##### Selected excerpt #####

Logistic Regression

Uncertainty in Prediction

The available features x do not contain enough information to perfectly predict y, such as

We still going to use linear model for conditional probability estmation

$$w_1x_1 + w_2x_2 + … + w_dx_d + b = w \cdot x + b$$

We want the Pr(y=1):

This leads to the sigmoid function

sigmoid

Let $y \in$ {-1, 1}

$$Pr(y = 1 | x) = \frac{1}{1 + e^{-(w \cdot x + b)}}$$

and

$$Pr(y = -1 | x) = 1 - Pr(y = 1 | x) = \frac{1}{1 + e^{w \cdot x + b}}$$

Or consisely

$$Pr(y | x) = \frac{1}{1 + e^{-y(w \cdot x + b)}}$$

We want to maximize the probability:

$$\prod_{i=1}^n Pr_{w,b}(y^{(i)}|x^{(i)})$$

After taking log of maximum-likelihood formula, we convert it to the loss function

$$L(w, b) = - \sum_{i=1}^n \ln Pr_{w,b}(y^{(i)}|x^{(i)}) = \sum_{i=1}^n \ln (1 + e^{-y^{(i)}(w \cdot x^{(i)} + b)})$$

There is no closed-form solution for w, but L(x) is convex.

Convexity is crucial because the local minimum is also the global minimum.

convexity

We turn to numerical method gradient descent.

Set $w_0 = 0$
For t = 0, 1, 2, … until convergence:
- $w_{t+1} = w_t + \eta_t \sum_{i=1}^n y^{(i)}x^{(i)}Pr_{w_t}(-y^{(i)} | x^{(i)})$, where $\eta_t$ is called step size (learning rate)

##### Extracted data #####

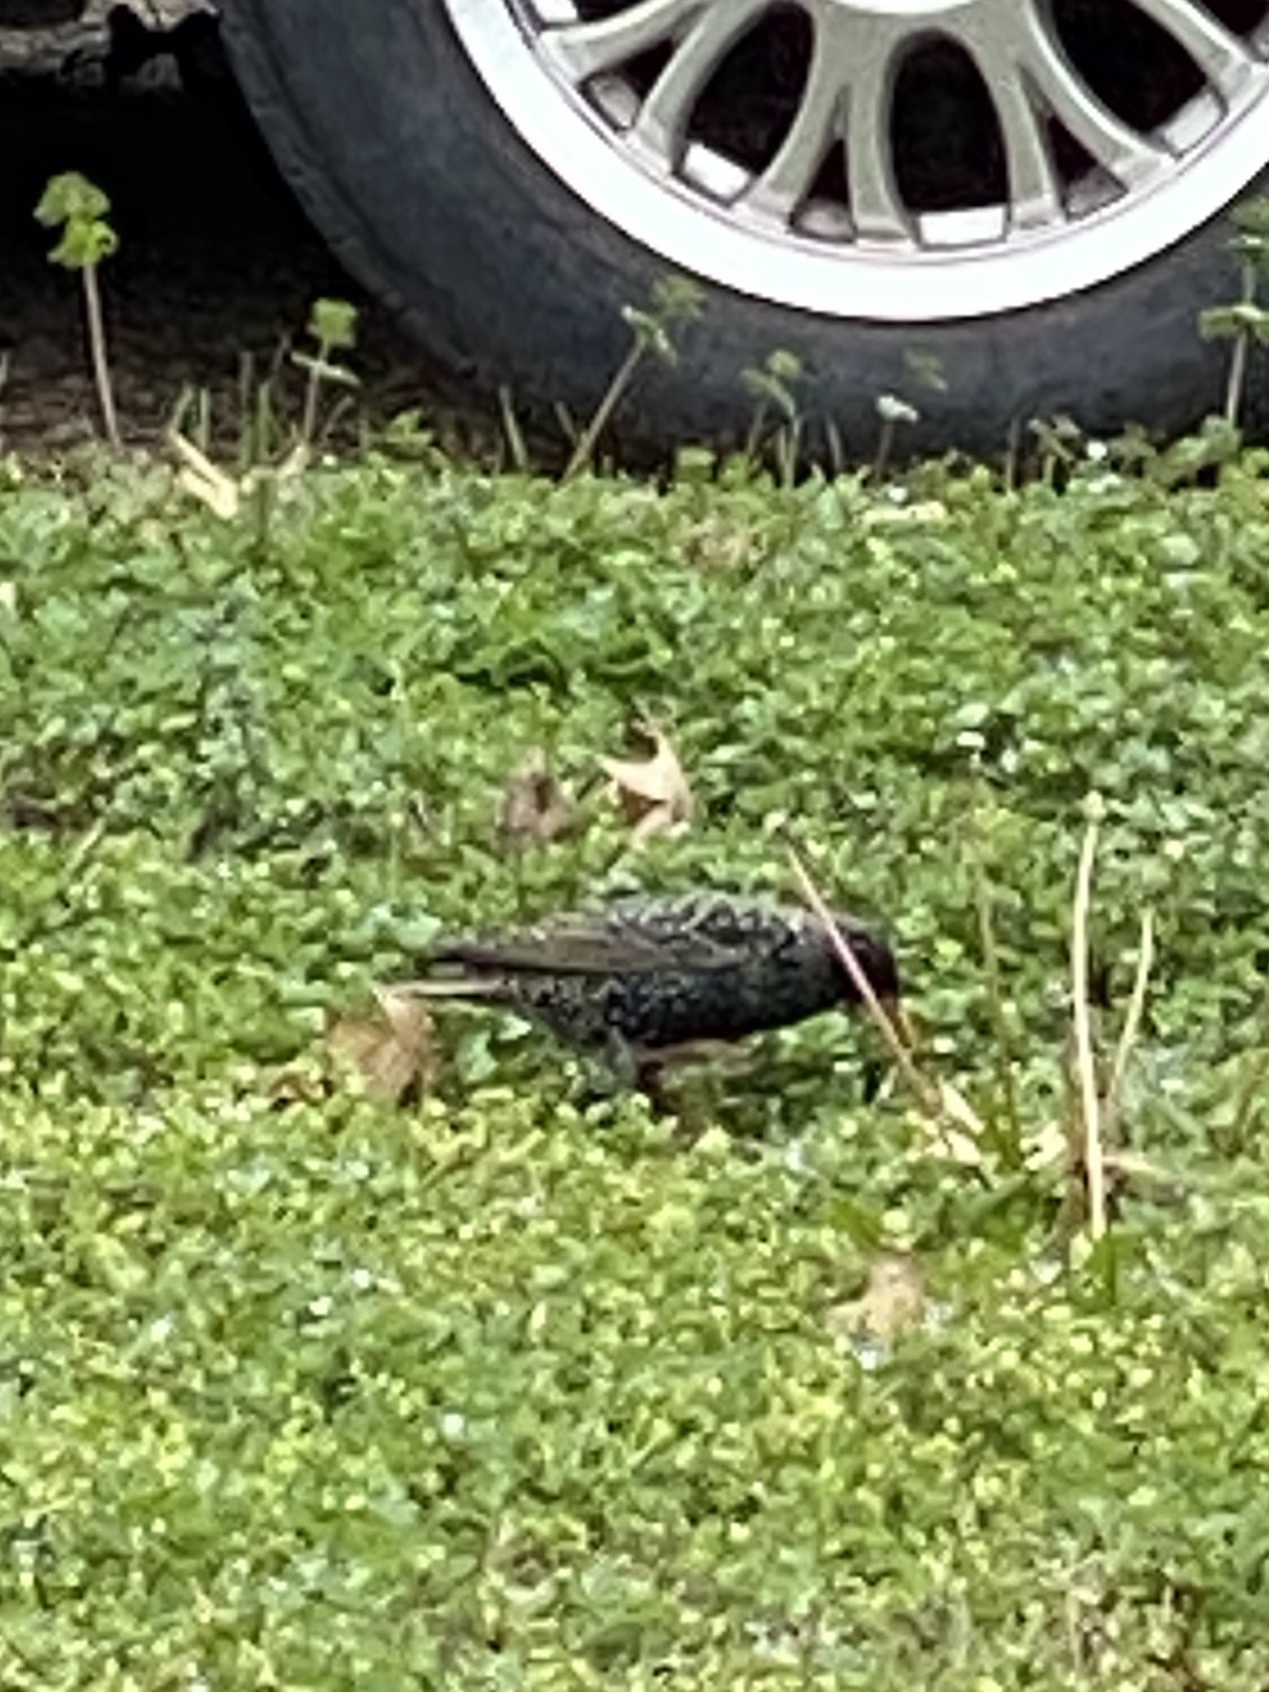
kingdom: Animalia
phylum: Chordata
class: Aves
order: Passeriformes
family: Sturnidae
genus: Sturnus
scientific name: Sturnus vulgaris
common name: Common starling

#####

- Problem set -
**a)** Please transcribe the stretch of the logistic regression notes from "There is no" through "size (learning rate)".
**b)** Render the stretch of the listing from the line containing "order: Passeriformes" through the end of the listing as a Markdown table with the columns n and Line, leaving out blank lines.
The listing is unrelated to the logistic regression notes.

- Results of the exercise -
**a)**
There is no closed-form solution for w, but L(x) is convex.

Convexity is crucial because the local minimum is also the global minimum.

convexity

We turn to numerical method gradient descent.

Set $w_0 = 0$
For t = 0, 1, 2, … until convergence:
- $w_{t+1} = w_t + \eta_t \sum_{i=1}^n y^{(i)}x^{(i)}Pr_{w_t}(-y^{(i)} | x^{(i)})$, where $\eta_t$ is called step size (learning rate)

**b)**
| n | Line |
|---|---|
| 1 | order: Passeriformes |
| 2 | family: Sturnidae |
| 3 | genus: Sturnus |
| 4 | scientific name: Sturnus vulgaris |
| 5 | common name: Common starling |